_What you are asked to do_
Reproduce the text of every row below line for line, changing nothing, and leave the pictures out of your answer.

_Data records_

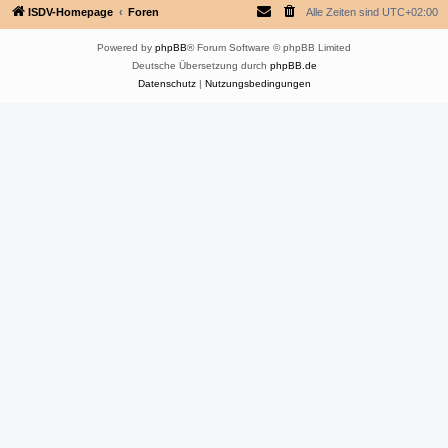
ISDV-Homepage
Foren
Alle Zeiten sind
UTC+02:00
Powered by
phpBB
® Forum Software © phpBB Limited
Deutsche Übersetzung durch
phpBB.de
Datenschutz
|
Nutzungsbedingungen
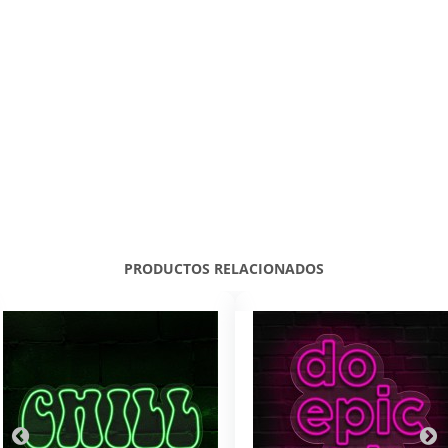
PRODUCTOS RELACIONADOS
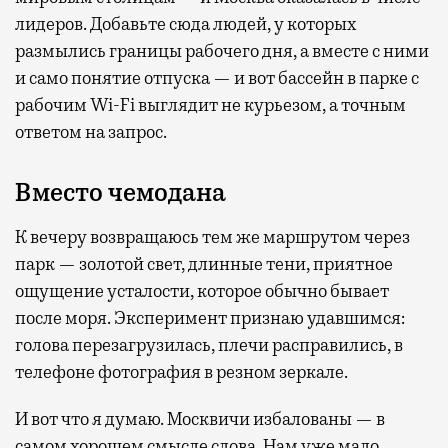
лидеров. Добавьте сюда людей, у которых
размылись границы рабочего дня, а вместе с ними
и само понятие отпуска — и вот бассейн в парке с
рабочим Wi-Fi выглядит не курьезом, а точным
ответом на запрос.
Вместо чемодана
К вечеру возвращаюсь тем же маршрутом через
парк — золотой свет, длинные тени, приятное
ощущение усталости, которое обычно бывает
после моря. Эксперимент признаю удавшимся:
голова перезагрузилась, плечи расправились, в
телефоне фотография в резном зеркале.
И вот что я думаю. Москвичи избалованы — в
самом хорошем смысле слова. Нам уже мало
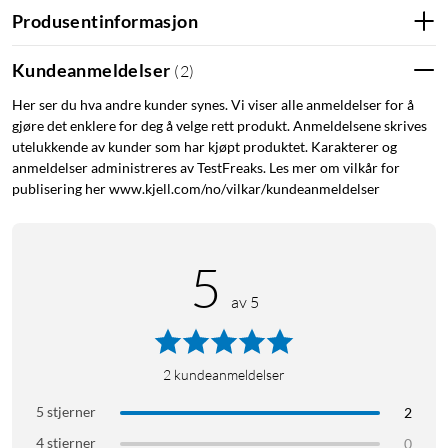
Produsentinformasjon
Kundeanmeldelser
(
2
)
Passende tilbehør
Her ser du hva andre kunder synes. Vi viser alle anmeldelser for å
XLR-kabel (selges separat), eksempelvis
(
37100
)
.
gjøre det enklere for deg å velge rett produkt. Anmeldelsene skrives
Datalydgrensesnitt (selges separat), eksempelvis
(
23964
)
.
utelukkende av kunder som har kjøpt produktet. Karakterer og
Mikrofonarm (selges separat), eksempelvis
(
57736
)
.
anmeldelser administreres av TestFreaks. Les mer om vilkår for
publisering her www.kjell.com/no/vilkar/kundeanmeldelser
Leveres med
Blue Sona-mikrofon
Ekstra putebeskyttelse
5
Mikrofonstativadapter på 3/8 tommer
av 5
Hurtigstartguide
Spesifikasjoner
2
kundeanmeldelser
Omformertype: Dynamisk
5 stjerner
2
Retningskarakteristikk: Superkardioide
Frekvensområde: 40 Hz – 18 kHz
4 stjerner
0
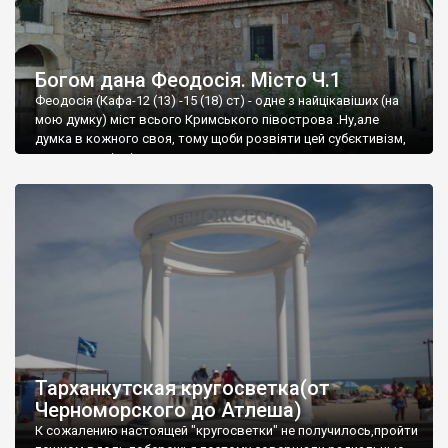
Богом дана Феодосія. Місто Ч.1
Феодосія (Кафа-12 (13) -15 (18) ст) - одне з найцікавіших (на
мою думку) міст всього Кримського півострова .Ну,але
думка в кожного своя, тому щоби розвіяти цей субєктивізм,
запрошую відвідати це
Тарханкутская кругосветка(от
Черноморского до Атлеша)
К сожалению настоящей "кругосветки" не получилось,пройти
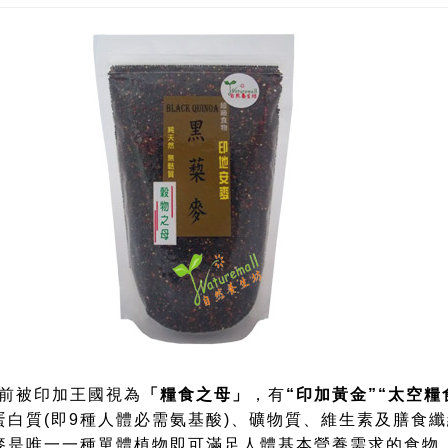
年前被印加王國視為
「糧食之母」
，有
“印加黃金”“太空糧
蛋白質(即9種人體必需氨基酸)、礦物質、維生素及膳食纖維
麥是唯一一種單體植物即可滿足人體基本營養需求的食物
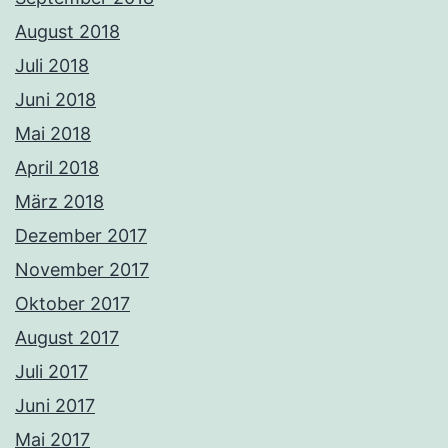
August 2018
Juli 2018
Juni 2018
Mai 2018
April 2018
März 2018
Dezember 2017
November 2017
Oktober 2017
August 2017
Juli 2017
Juni 2017
Mai 2017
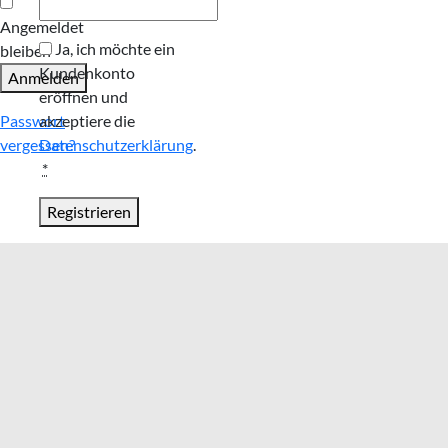
Angemeldet
Ja, ich möchte ein
bleiben
Kundenkonto
Anmelden
eröffnen und
Passwort
akzeptiere die
vergessen?
Datenschutzerklärung
.
*
Registrieren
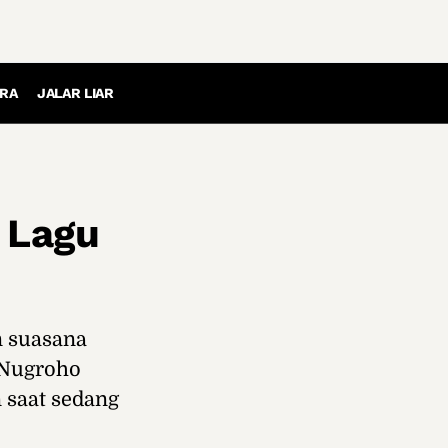
RA
JALAR LIAR
a Lagu
n suasana
 Nugroho
 saat sedang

_Finished exercise_
ISDV-Homepage
Foren
Alle Zeiten sind
UTC+02:00
Powered by
phpBB
® Forum Software © phpBB Limited
Deutsche Übersetzung durch
phpBB.de
Datenschutz
|
Nutzungsbedingungen
PRODUCTOS RELACIONADOS
лидеров. Добавьте сюда людей, у которых
размылись границы рабочего дня, а вместе с ними
и само понятие отпуска — и вот бассейн в парке с
рабочим Wi-Fi выглядит не курьезом, а точным
ответом на запрос.
Вместо чемодана
К вечеру возвращаюсь тем же маршрутом через
парк — золотой свет, длинные тени, приятное
ощущение усталости, которое обычно бывает
после моря. Эксперимент признаю удавшимся:
голова перезагрузилась, плечи расправились, в
телефоне фотография в резном зеркале.
И вот что я думаю. Москвичи избалованы — в
самом хорошем смысле слова. Нам уже мало
Produsentinformasjon
Kundeanmeldelser
(
2
)
Passende tilbehør
Her ser du hva andre kunder synes. Vi viser alle anmeldelser for å
XLR-kabel (selges separat), eksempelvis
(
37100
)
.
gjøre det enklere for deg å velge rett produkt. Anmeldelsene skrives
Datalydgrensesnitt (selges separat), eksempelvis
(
23964
)
.
utelukkende av kunder som har kjøpt produktet. Karakterer og
Mikrofonarm (selges separat), eksempelvis
(
57736
)
.
anmeldelser administreres av TestFreaks. Les mer om vilkår for
publisering her www.kjell.com/no/vilkar/kundeanmeldelser
Leveres med
Blue Sona-mikrofon
Ekstra putebeskyttelse
5
Mikrofonstativadapter på 3/8 tommer
av 5
Hurtigstartguide
Spesifikasjoner
2
kundeanmeldelser
Omformertype: Dynamisk
5 stjerner
2
Retningskarakteristikk: Superkardioide
Frekvensområde: 40 Hz – 18 kHz
4 stjerner
0
Богом дана Феодосія. Місто Ч.1
Феодосія (Кафа-12 (13) -15 (18) ст) - одне з найцікавіших (на
мою думку) міст всього Кримського півострова .Ну,але
думка в кожного своя, тому щоби розвіяти цей субєктивізм,
запрошую відвідати це
Тарханкутская кругосветка(от
Черноморского до Атлеша)
К сожалению настоящей "кругосветки" не получилось,пройти
年前被印加王國視為
「糧食之母」
，有
“印加黃金”“太空糧
蛋白質(即9種人體必需氨基酸)、礦物質、維生素及膳食纖維
麥是唯一一種單體植物即可滿足人體基本營養需求的食物
August 2018
Juli 2018
Juni 2018
Mai 2018
April 2018
März 2018
Dezember 2017
November 2017
Oktober 2017
August 2017
Juli 2017
Juni 2017
Mai 2017
Angemeldet
Ja, ich möchte ein
bleiben
Kundenkonto
Anmelden
eröffnen und
Passwort
akzeptiere die
vergessen?
Datenschutzerklärung
.
*
Registrieren
RA
JALAR LIAR
a Lagu
n suasana
 Nugroho
 saat sedang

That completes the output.